The theory behind using semi-supervised learning is that it allows access to a greater amount of data to use while training a model. The more training data a model has access to equates to better model performance because the underlying algorithm has access to more information about the inherent structure and trends present in the data. Thus, the algorithm will be better able to infer a function to describe the data.

C. Structure and Performance

The three base estimators tuned for multiclass predictions were a Gradient Boosting Classifier, Random Forest Classifier, and a Support Vector Classifier (SVC). The two base estimators tuned for binary classification of the sparse classes were a Logistic Regression model and another SVC. As a group, these estimators were selected based on their accuracy, analysis of overfitting/underfitting, response to hyperparameter optimization, and diversity of algorithms. By considering algorithm type when constructing the group of base estimators, the predictions from each estimator is generated based on different aspects of the data and therefore adds to the information given to the second-level classifier instead of simply copying the focus of a similar algorithm. In the case of this project's model, the Gradient Boosting Classifier iteratively trains an ensemble of "weak learning" trees to reduce the amount of error from one tree to the next. The Random Forest Classifier independently trains an ensemble of "strong learner" trees where each tree in the ensemble describes an aspect of the data very well. The SVC algorithm determines a hyperplane that can separate the classes in the data and maximizes the distance between this hyperplane and the surrounding data. Lastly, Logistic Regression predicts the probability of an observation belonging to one class or the other and classifies it based on this probability. This diversity in the classification algorithms allows for

To employ the model stacking strategy, the predictions from the five base level classifiers were added as new features to the original set of features used to make the predictions and were then presented to the second-level classifier to make the final prediction from the model. The second-level classifier for this project is the XGBoost Classifier because it had the highest overall accuracy scores from baseline testing.
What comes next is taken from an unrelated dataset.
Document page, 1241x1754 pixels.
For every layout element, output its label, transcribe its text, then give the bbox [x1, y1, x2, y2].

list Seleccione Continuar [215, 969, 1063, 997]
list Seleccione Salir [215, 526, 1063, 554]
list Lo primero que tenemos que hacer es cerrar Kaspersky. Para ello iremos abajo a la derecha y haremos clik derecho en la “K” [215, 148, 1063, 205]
Because the dataset used for this project contained both labeled and unlabeled data, the initial training and tuning of the base level estimators and second-level classifier could only be performed with the ground-truth labeled subset of the data. During this phase, the highest accuracy achieved was 83.5% with an average F1 score of 0.74. The model was then fed the unlabeled data to generate predictions for happiness scores, which were used as pseudo-labels for the unlabeled data. The pseudo-labeled and ground-truth labeled data were then combined and presented to the model, resulting in an accuracy of 88.9%. This 5.4% accuracy increase was accompanied by 0.15 increase in the final model's F1 score to 0.89.

Conclusion

There are numerous uses for predicting and analyzing global happiness scores. Insight gained from analyzing the change in a nation's happiness scores can be used to direct public policy and assess the effects of previous policy implimentations within a nation. Tracking these changes may also help predict countries at risk for civil unrest and thus intervening measures to alleviate tensions can be identified and employed to prevent escalation and violence. Additionally, the model generated in this project could be used to predict happiness scores in response to pending or proposed political and economic policies to inform discussions of global economic policies and foreign affairs of a particular nation. Lastly, the insight gained from this project and the development of this model can be used to guide the policies and development of third-world nations and nations under transition.